Смысл сказанного постепенно доходит до Кузьмы, он перестает смеяться и смотрит на Андрея.
— Ты скажи только, за что продал меня? — улыбается скоморох. — А то я все знаю, а почем меня запродали, не ведаю…
Андрей молчит. Все молчат.
— Что ты, право, на человека бросаешься ни с того, ни с сего! — раздается дрожащий голос Кирилла. — Спутал ты его, обознался, а еще бросается…
— Нет, — качает головой скоморох и кивает на Андрея. — Я его потом часто вспоминал. Уж больно красивый он тогда был, тихий. Тоже тогда все молчал.
— Люди добрые! — снова восклицает Кирилл. — Отпустите нас с богом. Нам еще идти два дня, а то и три, до дому…
Кузьма, глядя на монахов, наклоняется и шарит под столом.
— Ну ладно, — машет рукой скоморох. — Не хочет говорить — не надо! Я прощаю! Я всех прощаю!
Кирилл проворно встает и семенит через двор к Андрею.
— Идем, Андрей, слышь? — бормочет он, дергая Рублева за рукав.
В это время из-за стола раздается нечленораздельный возглас. Кирилл оборачивается.
Чернобородый мужик медленно подымается с лавки. В руках у него короткий железный шкворень. Он мычит что-то, глядя на Андрея страшными белыми глазами. Скоморох хватает его за руку, но тот, не помня себя от бешенства, с такой силой отталкивает скомороха, что тот больно ударяется затылком о стену.
— Не смей, Кузьма, слышь? — хрипло выдыхает он.
Промычав что-то, чернобородый выходит из-за стола и направляется к Андрею. Кирилл бросается к воротам и отчаянно кричит тонким голосом:
— Невиновен он, братцы! Не продавал он никого! Вот вам крест святой, не продавал! За что наказание-то это? Держите его! Чего же смотрите?!

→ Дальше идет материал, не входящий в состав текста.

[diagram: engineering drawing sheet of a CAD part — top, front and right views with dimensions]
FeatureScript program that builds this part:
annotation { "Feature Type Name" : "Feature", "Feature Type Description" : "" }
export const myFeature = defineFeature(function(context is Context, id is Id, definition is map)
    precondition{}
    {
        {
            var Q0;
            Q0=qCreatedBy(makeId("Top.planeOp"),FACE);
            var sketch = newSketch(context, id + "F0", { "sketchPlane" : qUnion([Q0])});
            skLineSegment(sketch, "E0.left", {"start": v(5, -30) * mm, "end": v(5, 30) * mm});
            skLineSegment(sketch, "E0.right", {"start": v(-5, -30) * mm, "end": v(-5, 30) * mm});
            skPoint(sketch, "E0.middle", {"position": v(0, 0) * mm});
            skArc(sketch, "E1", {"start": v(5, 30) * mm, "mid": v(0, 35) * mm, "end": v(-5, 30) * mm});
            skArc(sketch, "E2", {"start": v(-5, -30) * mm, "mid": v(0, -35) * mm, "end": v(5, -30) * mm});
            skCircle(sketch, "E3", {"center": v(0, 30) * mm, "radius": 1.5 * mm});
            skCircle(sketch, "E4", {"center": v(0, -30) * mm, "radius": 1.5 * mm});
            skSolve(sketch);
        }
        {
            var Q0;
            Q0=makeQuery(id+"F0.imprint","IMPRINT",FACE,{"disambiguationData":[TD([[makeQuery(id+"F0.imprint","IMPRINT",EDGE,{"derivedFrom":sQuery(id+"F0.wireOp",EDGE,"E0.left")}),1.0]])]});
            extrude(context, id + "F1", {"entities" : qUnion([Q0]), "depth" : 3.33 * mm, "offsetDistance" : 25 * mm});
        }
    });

Сидящие за столом, онемев от ужаса, смотрят на подступающего к монаху здоровенного мужика со шкворнем в руках.
— Андрей! Скажи им, Андрей! — издали кричит Кирилл. — Невиновного убивают! Он же сказать вам не может! Андрей, ну скажи ему, скажи им!..
Андрей встает с колодезного сруба, делает несколько шагов навстречу Кузьме и закрывает глаза…
Неожиданно в воротах появляется верховой ордынец и, обернувшись, кричит что-то на чужом языке. Слышится приближающийся топот, и во двор, наполняя его фырканьем лошадей и гортанной речью, один за другим въезжают иноземные всадники, спешиваются, не обращая внимания на русских, не замечая их, теряющихся среди веселых раскосых лиц, достают воду из колодца, наполняют деревянную колоду и поят коней. Шум, ржание, смех.
Мужики смотрят из-под навеса, забыв о ссоре, которая могла кончиться кровью, забыв и о своем горе, ставшем причиной этой ссоры, подавленные наглостью ордынцев и их веселой бесцеремонностью.
Напоив коней, иноземцы исчезают, словно наваждение. Кузьма, скрипнув зубами, швыряет в пыль шкворень и возвращается к столу. В глазах Андрея отчаяние.
Кузьма садится на лавку и, окинув взглядом сидящих вокруг стола, опускает голову.
Тогда Андрей поднимает с земли шкворень и кидается вслед всадникам.
Он догоняет их у околицы и, подняв над головой свое оружие, бросается на крайнего. Тот, отпрянув, с недоумением смотрит на стоящего у обочины инока, намеревающегося броситься на него снова. Всадник останавливается. Другой, повернув коня, проносится мимо Андрея и на скаку вырывает у него из рук шкворень. Татары смеются. Один из них говорит что-то, отряд приходит в движение, воины окружают чернеца и со смехом, визгом и криками начинают толкать его конями от одного всадника к другому, не давая возможности вырваться из этого бешеного хоровода, топчущего копытами жидкую глину на деревенском выезде. Андрея швыряют от одного коня к другому, ударяя плеткой, толкая широкой лошадиной грудью, кидая в лицо грязь, хватая за широкие рукава рясы и снова бросая его от коня к коню, от одного всадника к другому. Всадники вихрем носятся вокруг на своих низкорослых мохноногих лошадях, разбрызгивая мутные лужи и оглушая окрестности гортанными воплями.
Наконец кто-то швыряет железный шкворень к ногам инока, раздается лихой переливчатый свист, и всадники несутся прочь, а Андрей остается стоять посреди дороги, в рваной рясе, с лицом, забрызганным грязью, тяжело дыша и со страданием глядя вслед умчавшимся ордынцам.
Когда хохот и топот их коней глохнут за поворотом дороги, Андрей подходит к ограде, прислоняется к ней лицом и горько плачет, вздрагивая худыми плечами.